I wanted to build a mini showcase to hold a carved figurine. The figurine is small about 5 inches tall and the showcase needs to be small as well. Although this is a small project it has everything that takes to make a much larger project. It is going to be a learning process for me and I hope you too will pick up a few ideas as we go along.
Stage 1: Designing
Stage 1: Designing
A rough preliminary design, no matter how trivial the project, gives me some idea of what I want to do and some measurements for the pieces that I need to cut. Everything can change as I go along. As a matter of fact, the dimensions of the showcase will change somewhat as I go along.
Stage 2: Cutting
I have cut my pieces the best I could but there is a problem with them. As you can see, the pieces are not identical. This is because I could not joint them before cutting and the cuts were not perfectly perpendicular. I took the pieces to my local carpenter but he would not cut such small pieces on his table saw, which is a horrendous machine he operates without any guards or push sticks. It is extremely dangerous for him to size relatively small pieces. He then decided to size them by passing them through a thicknesser. The results were poor and I decided to make the best of a bad deal.
This is when I wish I had a decent table saw which would make sizing each piece a breeze because once the table saw fence is set for a particular cut, pieces can repeatedly be cut with the exact same width.
Stage 3: Milling. Ideally I should have milled or sized the pieces perfectly square on all sides and edges with a planer but my skills are poor and I did not do a very good job. But I have to make sure the edges at least are square and perfectly sized. I fix this by running my circular saw off the edge of two pieces of the board held together by a clamp. I wish I could do the same with the long edges but cannot clamp the boards in any manner to achieve a cut.
Stage 4: Joinery
The four pieces of wood can be held together in a variety of ways to form a rudimentary box. The easiest is to glue the four sides together and then reinforce the joints with screws or nails. I decided to practice my pretty awful dovetailing skills. I use a very basic dovetailing jig and it’s difficult to get the depths and fits precisely. I don’t mind as I am not aiming for perfection. Anyway, I cut out all the dovetails and put together the sides with glue and a bunch of very useful clamps that I have acquired over the years.
These corner clamps are pretty useful if the joinery is not perfect. The pieces can be held together and glued, and then repaired and sanded later for a better appearance.
This is the piece with the clamps taken off- not perfectly clean but tolerable.
I make dovetails using a simple jig which does not always give repeatable results and is somewhat difficult to set up. I would prefer to have a jig where both the pins and the tails can be cut in a single pass but alas I must make do with what I have. After some sanding, the dovetail joint does not look too bad.
The other point I must make here is that dovetail joints are not necessary for such projects and I have used it just to practice my dovetail joining skills. For a small project like this a simple butt joint is good enough.

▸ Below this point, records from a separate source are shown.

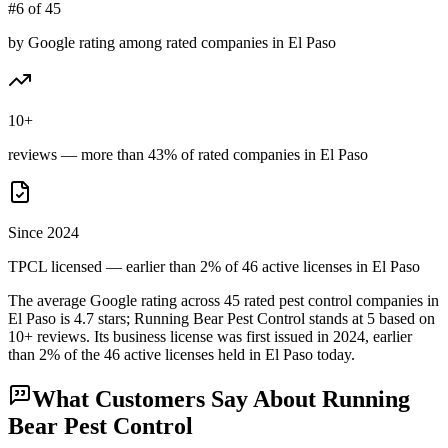
#6 of 45
by Google rating among rated companies in El Paso
10+
reviews — more than 43% of rated companies in El Paso
Since 2024
TPCL licensed — earlier than 2% of 46 active licenses in El Paso
The average Google rating across
45
rated pest control
companies
in
El Paso
is
4.7
stars;
Running Bear Pest Control
stands at
5
based on
10+
reviews.
Its business license was first issued in
2024
, earlier
than
2
% of the
46
active licenses held in
El Paso
today.
What Customers Say About
Running
Bear Pest Control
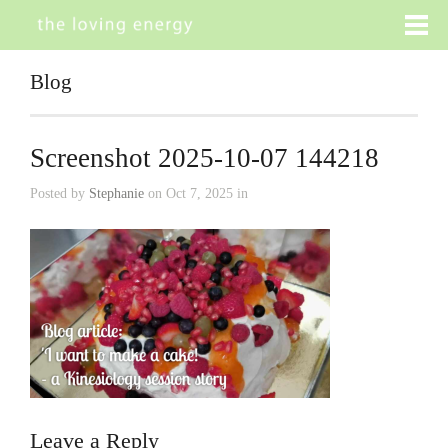
Blog
Screenshot 2025-10-07 144218
Posted by
Stephanie
on Oct 7, 2025 in
Leave a Reply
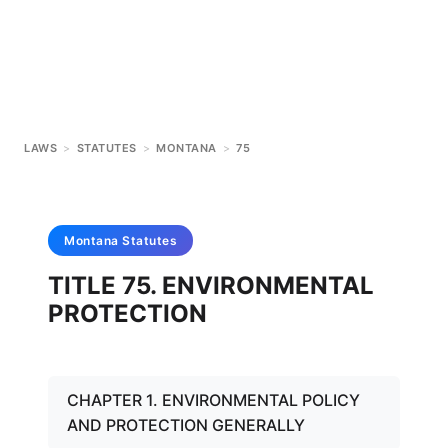
LAWS
>
STATUTES
>
MONTANA
>
75
Montana
Statutes
TITLE 75. ENVIRONMENTAL
PROTECTION
CHAPTER 1. ENVIRONMENTAL POLICY
AND PROTECTION GENERALLY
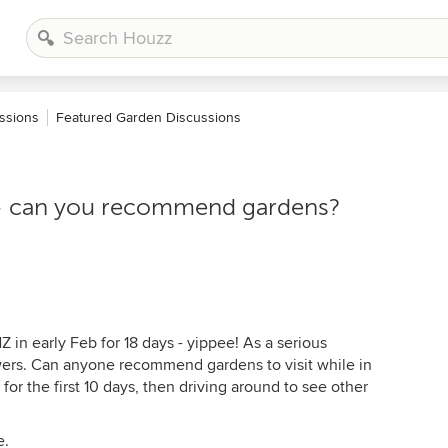
ssions
Featured Garden Discussions
on - can you recommend gardens?
NZ in early Feb for 18 days - yippee! As a serious
wers. Can anyone recommend gardens to visit while in
for the first 10 days, then driving around to see other
e.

Rabbeting bit set: This router bit set comes with a set of ball bearings and a small Allen key. The bearings are changeable: the larger the bearing, the shallower the cut. I change bearings to gradually cut the rabbet deeper. This way, the cuts are controllable, the router motor is not strained, bit will last longer and the cut if made in small increments will generally be cleaner.
The round edges of the cut will have to be squared with a sharp chisel or the edges of the piece to be inserted in the rabbet will have to be rounded. For the back, normally a quarter inch piece of plywood cut out to fit the dimensions of the rabbeted back is used. For special projects, the back could be of quarter inch or half inch sawn lumber. But that is expensive and more work.

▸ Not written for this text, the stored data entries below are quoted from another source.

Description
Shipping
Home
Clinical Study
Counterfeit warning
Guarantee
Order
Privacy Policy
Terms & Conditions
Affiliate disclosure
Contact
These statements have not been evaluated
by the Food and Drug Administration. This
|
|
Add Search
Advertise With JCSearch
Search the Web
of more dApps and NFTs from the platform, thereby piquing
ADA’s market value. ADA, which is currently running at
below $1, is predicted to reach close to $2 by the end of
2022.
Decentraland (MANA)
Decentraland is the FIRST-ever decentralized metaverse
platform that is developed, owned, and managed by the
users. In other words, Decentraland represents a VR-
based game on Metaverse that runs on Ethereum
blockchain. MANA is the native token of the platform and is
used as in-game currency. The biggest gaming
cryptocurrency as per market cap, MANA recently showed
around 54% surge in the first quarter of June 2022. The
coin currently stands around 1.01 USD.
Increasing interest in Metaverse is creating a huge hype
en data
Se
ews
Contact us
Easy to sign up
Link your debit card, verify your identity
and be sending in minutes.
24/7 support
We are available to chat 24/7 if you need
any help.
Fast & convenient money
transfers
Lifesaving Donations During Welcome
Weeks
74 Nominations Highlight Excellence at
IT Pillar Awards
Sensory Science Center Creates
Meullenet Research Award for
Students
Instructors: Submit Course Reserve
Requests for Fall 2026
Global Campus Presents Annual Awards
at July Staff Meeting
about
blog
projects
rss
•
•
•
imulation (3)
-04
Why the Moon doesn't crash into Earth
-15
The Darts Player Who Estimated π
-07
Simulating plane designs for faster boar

Here is the box with the quarter inch plywood piece tacked inside the rabbet. Notice the splintered edge of the plywood back. This is because I did not used a fine toothed (100 or 120 teeth) blade, which cuts plywood, melamine and particle board far more cleanly than do the regular 20 teeth blades. I have applied a wash of wood conditioner prior to staining and this is why the dovetails stand out better.
And here is the frame I made from a bit of scrap pieces of old moulding. I cut 45 degree mitres on each end and glued the pieces together. I then cut a rabbet in the insides to hold a piece of glass and used my Dremel tool to rout a nice subtle round over in the inner edge. Now the pieces are ready to be fitted with appropriate hinges, stained and polished.

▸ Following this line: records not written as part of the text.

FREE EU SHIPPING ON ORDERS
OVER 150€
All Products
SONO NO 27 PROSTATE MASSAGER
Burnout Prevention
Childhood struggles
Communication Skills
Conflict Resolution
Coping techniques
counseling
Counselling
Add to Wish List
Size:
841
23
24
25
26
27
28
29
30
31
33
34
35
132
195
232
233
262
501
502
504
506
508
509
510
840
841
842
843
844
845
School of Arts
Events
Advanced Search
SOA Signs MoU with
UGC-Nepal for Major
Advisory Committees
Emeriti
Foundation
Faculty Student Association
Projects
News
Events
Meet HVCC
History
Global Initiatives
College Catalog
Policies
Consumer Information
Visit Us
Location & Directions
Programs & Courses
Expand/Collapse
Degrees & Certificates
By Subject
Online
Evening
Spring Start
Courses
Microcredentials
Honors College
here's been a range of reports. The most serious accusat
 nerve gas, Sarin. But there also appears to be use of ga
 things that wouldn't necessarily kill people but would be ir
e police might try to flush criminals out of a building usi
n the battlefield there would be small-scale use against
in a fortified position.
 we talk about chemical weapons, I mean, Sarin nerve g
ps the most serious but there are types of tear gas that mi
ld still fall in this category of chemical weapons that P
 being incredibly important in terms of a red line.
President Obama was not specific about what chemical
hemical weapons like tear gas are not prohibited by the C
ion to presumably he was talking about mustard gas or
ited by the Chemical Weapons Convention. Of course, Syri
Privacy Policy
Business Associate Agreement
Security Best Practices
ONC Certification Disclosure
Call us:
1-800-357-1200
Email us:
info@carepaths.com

Here is the box with hinges, magnet and mounting strips attached. The finish is shellac on a gel stain which I applied to give a kind of aged look. My only regret is the poor quality hinges I used. I searched for but could not get good quality 1 inch hinges; the ones I got are crooked and of different sizes. As long as we cannot produce standardised, high quality parts, we will never become a truly industrialised nation. This is one reason why we cannot build good military systems.
Finally done with a Ganesha statuette inside! I will mount it on a wall and hope our guests will suitably admire it!